🤖 AI Summary
To address the challenge of jointly ensuring safety, text quality, and topic relevance during inference in large language models (LLMs), this paper proposes a gradient-free, contrastive-safety-data-free latent-space safety steering method. Leveraging mechanistic interpretability analysis, the approach identifies risk-category-specific neurons, constructs unsupervised category vectors, and dynamically activates or suppresses corresponding latent directions during inference—enabling fine-grained, interpretable risk modulation. Unlike conventional rejection-based alignment, our method substantially mitigates blanket refusal while preserving output safety, coherence, and topical consistency. Extensive evaluation across multiple models (Llama-2/3, Qwen), benchmarks (SafeBench, TrustLLM), and risk categories (hate speech, privacy violation, illegality) demonstrates its effectiveness: safety improves by up to 27.4%, with negligible impact on generation quality (BLEU +0.8, ROUGE-L +1.2).
📝 Abstract
Fine-tuning large language models (LLMs) to adapt to evolving safety policies is costly and impractical. Mechanistic interpretability enables inference-time control through latent activation steering, yet its potential for precise, customizable safety adjustments remains largely untapped.
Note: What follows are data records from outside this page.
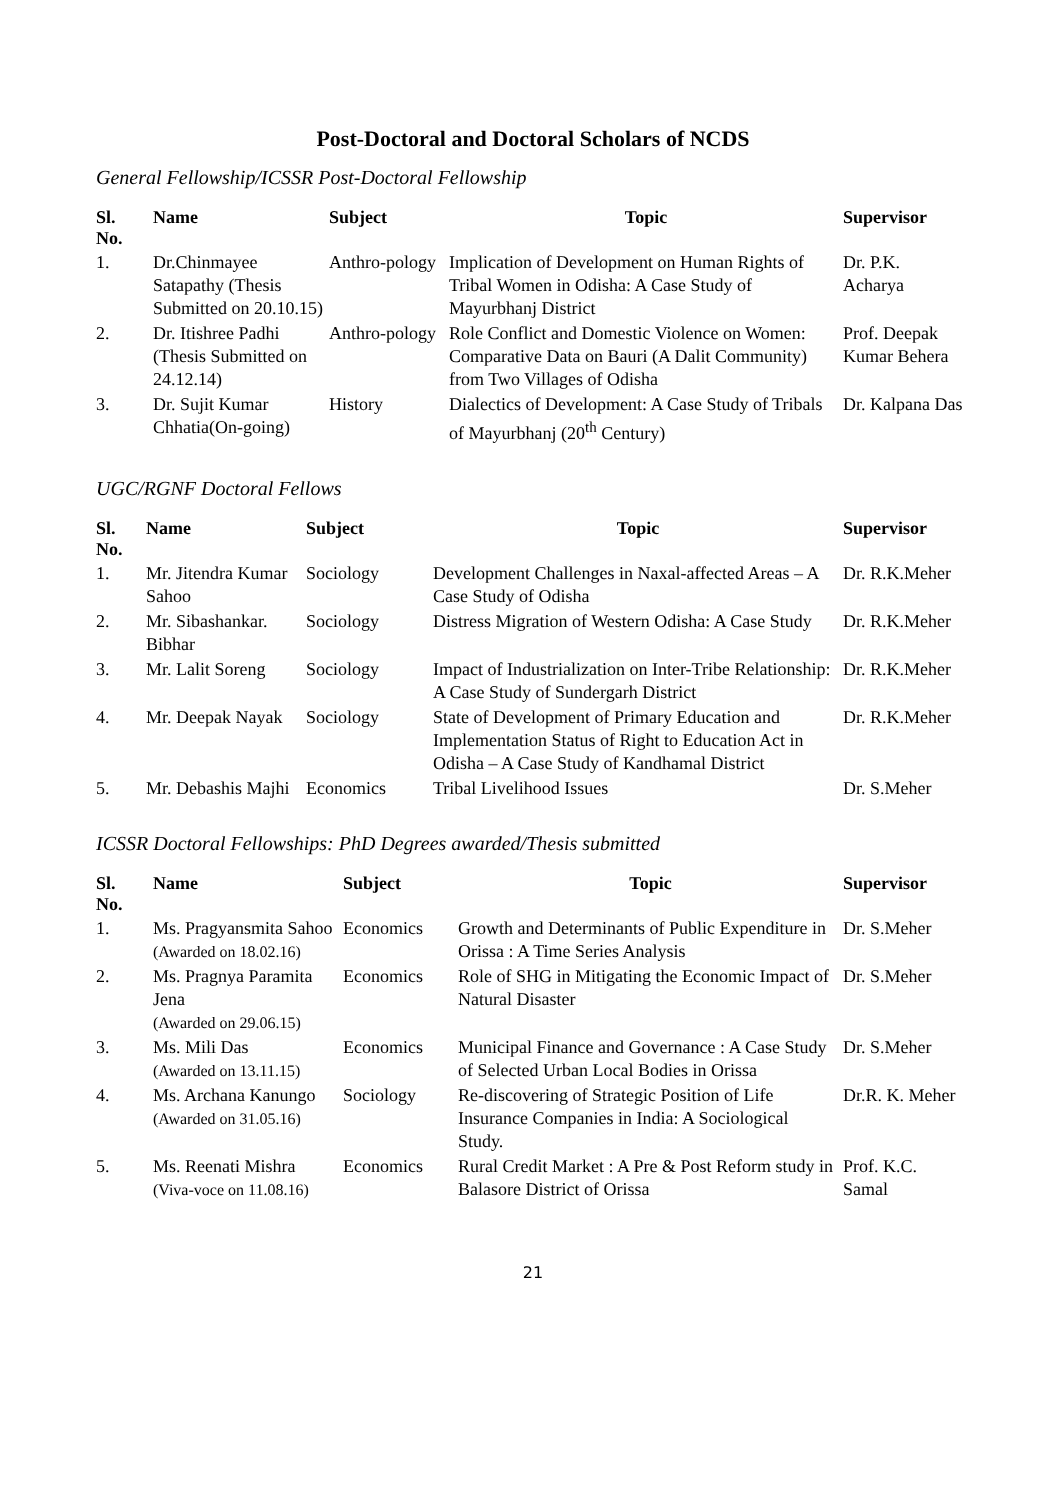Post-Doctoral and Doctoral Scholars of NCDS
General Fellowship/ICSSR Post-Doctoral Fellowship
| Sl. No. | Name | Subject | Topic | Supervisor |
| --- | --- | --- | --- | --- |
| 1. | Dr.Chinmayee Satapathy (Thesis Submitted on 20.10.15) | Anthro-pology | Implication of Development on Human Rights of Tribal Women in Odisha: A Case Study of Mayurbhanj District | Dr. P.K. Acharya |
| 2. | Dr. Itishree Padhi (Thesis Submitted on 24.12.14) | Anthro-pology | Role Conflict and Domestic Violence on Women: Comparative Data on Bauri (A Dalit Community) from Two Villages of Odisha | Prof. Deepak Kumar Behera |
| 3. | Dr. Sujit Kumar Chhatia(On-going) | History | Dialectics of Development: A Case Study of Tribals of Mayurbhanj (20<sup>th</sup> Century) | Dr. Kalpana Das |
UGC/RGNF Doctoral Fellows
| Sl. No. | Name | Subject | Topic | Supervisor |
| --- | --- | --- | --- | --- |
| 1. | Mr. Jitendra Kumar Sahoo | Sociology | Development Challenges in Naxal-affected Areas – A Case Study of Odisha | Dr. R.K.Meher |
| 2. | Mr. Sibashankar. Bibhar | Sociology | Distress Migration of Western Odisha: A Case Study | Dr. R.K.Meher |
| 3. | Mr. Lalit Soreng | Sociology | Impact of Industrialization on Inter-Tribe Relationship: A Case Study of Sundergarh District | Dr. R.K.Meher |
| 4. | Mr. Deepak Nayak | Sociology | State of Development of Primary Education and Implementation Status of Right to Education Act in Odisha – A Case Study of Kandhamal District | Dr. R.K.Meher |
| 5. | Mr. Debashis Majhi | Economics | Tribal Livelihood Issues | Dr. S.Meher |
ICSSR Doctoral Fellowships: PhD Degrees awarded/Thesis submitted
| Sl. No. | Name | Subject | Topic | Supervisor |
| --- | --- | --- | --- | --- |
| 1. | Ms. Pragyansmita Sahoo (Awarded on 18.02.16) | Economics | Growth and Determinants of Public Expenditure in Orissa : A Time Series Analysis | Dr. S.Meher |
| 2. | Ms. Pragnya Paramita Jena (Awarded on 29.06.15) | Economics | Role of SHG in Mitigating the Economic Impact of Natural Disaster | Dr. S.Meher |
| 3. | Ms. Mili Das (Awarded on 13.11.15) | Economics | Municipal Finance and Governance : A Case Study of Selected Urban Local Bodies in Orissa | Dr. S.Meher |
| 4. | Ms. Archana Kanungo (Awarded on 31.05.16) | Sociology | Re-discovering of Strategic Position of Life Insurance Companies in India: A Sociological Study. | Dr.R. K. Meher |
| 5. | Ms. Reenati Mishra (Viva-voce on 11.08.16) | Economics | Rural Credit Market : A Pre & Post Reform study in Balasore District of Orissa | Prof. K.C. Samal |
21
This paper investigates an approach called SafeSteer for guiding the outputs of LLMs by: (i) leveraging category-specific steering vectors for more precise control, (ii) employing a simple, gradient-free unsupervised method to enhance safety steering while preserving text quality, topic relevance, and without explicit refusal, and (iii) accomplishing this without a hard requirement of contrastive pairwise safe data. We also highlight that our method, being simple and effective, aligns with recent studies suggesting that simple techniques often outperform more complex ones in activation steering. We showcase the effectiveness of our approach across various LLMs, datasets, and risk categories, demonstrating its ability to provide precise control, prevent blanket refusals, and guide models toward generating safe content while maintaining topic relevance.